** EXERCISE MATERIAL follows **

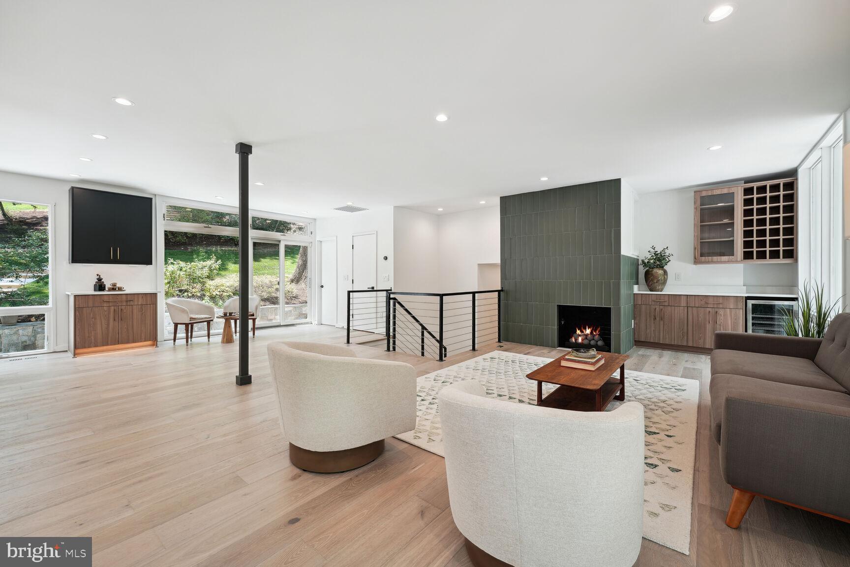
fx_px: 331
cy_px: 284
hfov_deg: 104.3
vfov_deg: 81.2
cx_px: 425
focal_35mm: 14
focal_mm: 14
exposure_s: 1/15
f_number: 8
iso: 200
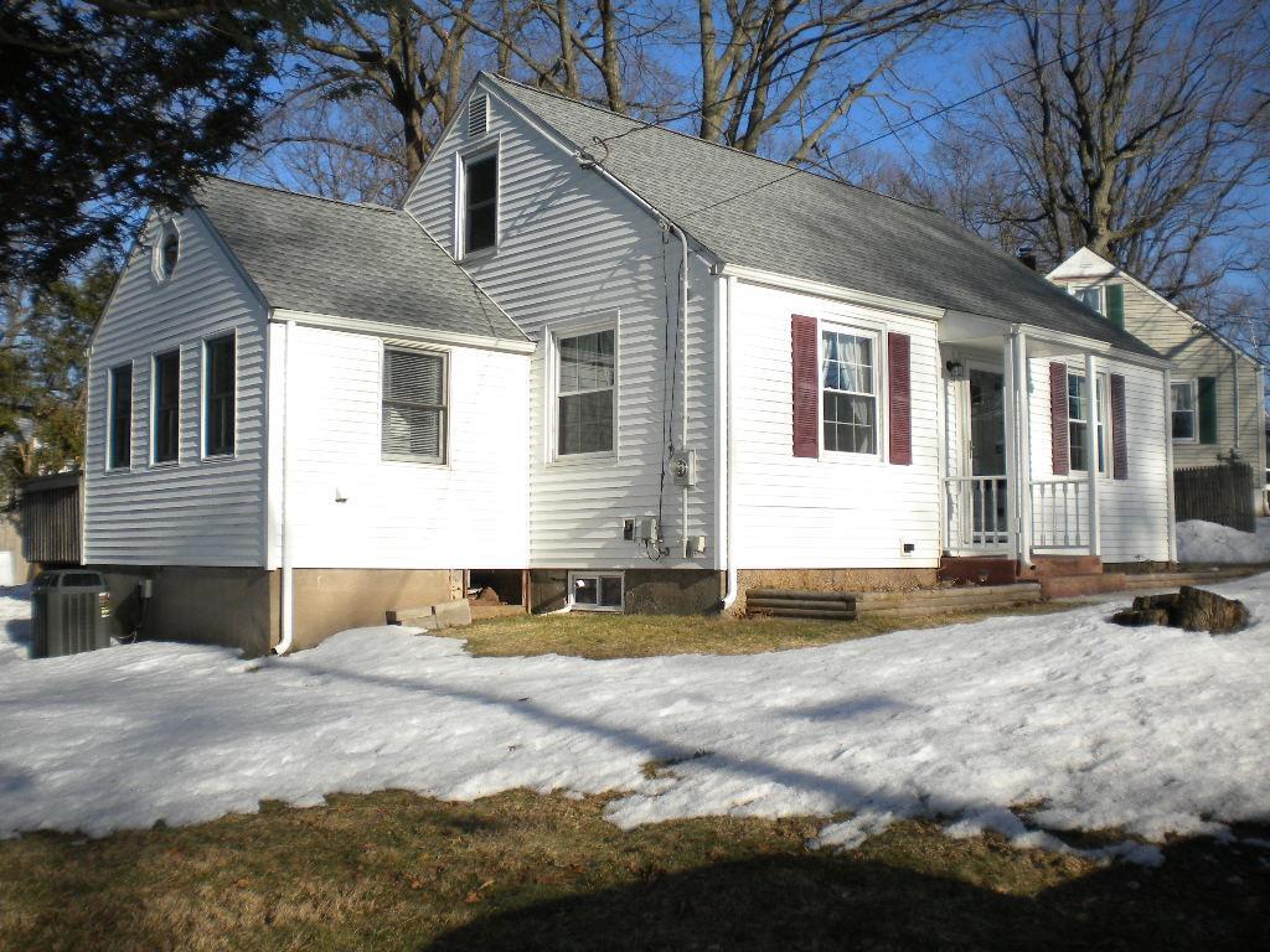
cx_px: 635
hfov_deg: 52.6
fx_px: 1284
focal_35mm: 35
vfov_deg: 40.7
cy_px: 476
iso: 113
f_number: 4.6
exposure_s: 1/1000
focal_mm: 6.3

** End of EXERCISE MATERIAL **

TASK INSTRUCTIONS
The required result is an exact copy of the lines from the line containing "vfov_deg: 81.2" through the end of the entries, with every picture left out.

REPLY
vfov_deg: 81.2
cx_px: 425
focal_35mm: 14
focal_mm: 14
exposure_s: 1/15
f_number: 8
iso: 200
cx_px: 635
hfov_deg: 52.6
fx_px: 1284
focal_35mm: 35
vfov_deg: 40.7
cy_px: 476
iso: 113
f_number: 4.6
exposure_s: 1/1000
focal_mm: 6.3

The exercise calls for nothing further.